Fever, like many physiologic functions, normally exhibits a circadian rhythm. Early morning values are lowest, 36.1°C (97.0°F), rising to temperatures of 37.4°C (99.3°F) in the late afternoon.⁵,¹¹,¹² This cyclic variation has two important consequences in the elderly. First, febrile responses associated with a disease state, although superimposed on the normal circadian variation, peak in the late afternoon or early evening. Therefore, the patient cannot be considered to be afebrile until the temperature pattern has been monitored for at least 24 hours. Second, small temperature elevations >37.0°C (98.6°F) are often recorded in healthy individuals. It has been recommended that a temperature elevation of 2°C (1.1°F) from the baseline temperature be used as a true indicator of fever (Evidence Level C). However, in the elderly, a core temperature of 37.8°C (100.0°F) associated with a decline of mental functioning is highly suggestive of an infectious process.¹¹,¹² A blunted or absent febrile response occurs in 20% to 30% of geriatric patients, particularly in individuals 75 years or older. The presence of fever should not be taken lightly, as up to 10%
of febrile patients older than 60 who present to an emergency department die within 1 month, compared to 1% to 5% of younger individuals. The clinician should also keep in mind that fever may occur as a result of noninfectious processes.

Although a thorough history and physical is the cornerstone for the management and treatment of patients, this may be very difficult in the elderly patient. The incidence of confusion and delirium increases in the infected patient and compromises the accuracy of history in many cases.¹³

The white blood cells (WBC) and band percentage have a high predictability of bacteremia (sepsis) in the elderly. Generally, a WBC count of >11,000 with a bandemia of 6% or greater is highly predictive of bacteremia.

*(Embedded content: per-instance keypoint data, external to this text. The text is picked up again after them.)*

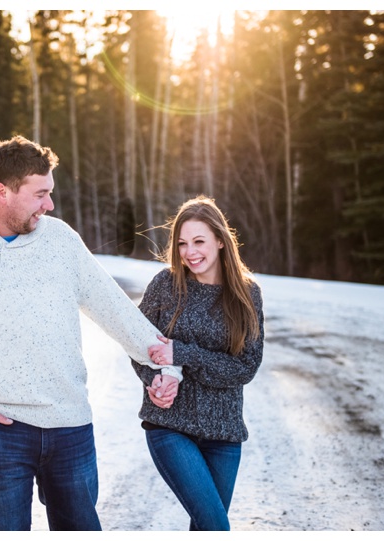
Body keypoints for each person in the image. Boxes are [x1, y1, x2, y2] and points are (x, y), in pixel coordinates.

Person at [0, 135, 182, 531]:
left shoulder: (61, 240)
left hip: (70, 427)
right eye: (40, 194)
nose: (49, 205)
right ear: (2, 192)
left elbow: (113, 306)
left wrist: (162, 359)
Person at [134, 195, 264, 531]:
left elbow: (245, 368)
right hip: (170, 427)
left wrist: (183, 354)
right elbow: (139, 344)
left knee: (206, 529)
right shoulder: (165, 285)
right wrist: (154, 380)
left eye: (199, 241)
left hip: (224, 435)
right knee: (216, 529)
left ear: (221, 240)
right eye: (182, 243)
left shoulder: (248, 294)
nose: (190, 252)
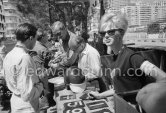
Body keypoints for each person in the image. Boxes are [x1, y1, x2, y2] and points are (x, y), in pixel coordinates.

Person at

A chest radiography (CXR) is useful to confirm the diagnosis of pneumonia, but the predictive value of a sputum Gram stain and culture is debated. Urinalysis is a simple test to obtain, but interpreting the results should be done carefully. Negative urinalysis results are more useful in excluding a urinary tract infection than positive results are in diagnosing an infection. Blood cultures from two separate sites should be obtained on all febrile hospitalized patients. Afebrile elderly individuals presenting with an acute functional decline and leukocytosis with bandemia or pulmonary infiltrate should also have blood cultures obtained.

Pneumonia, a major infectious disease in the elderly, is discussed in detail in Chapter 30.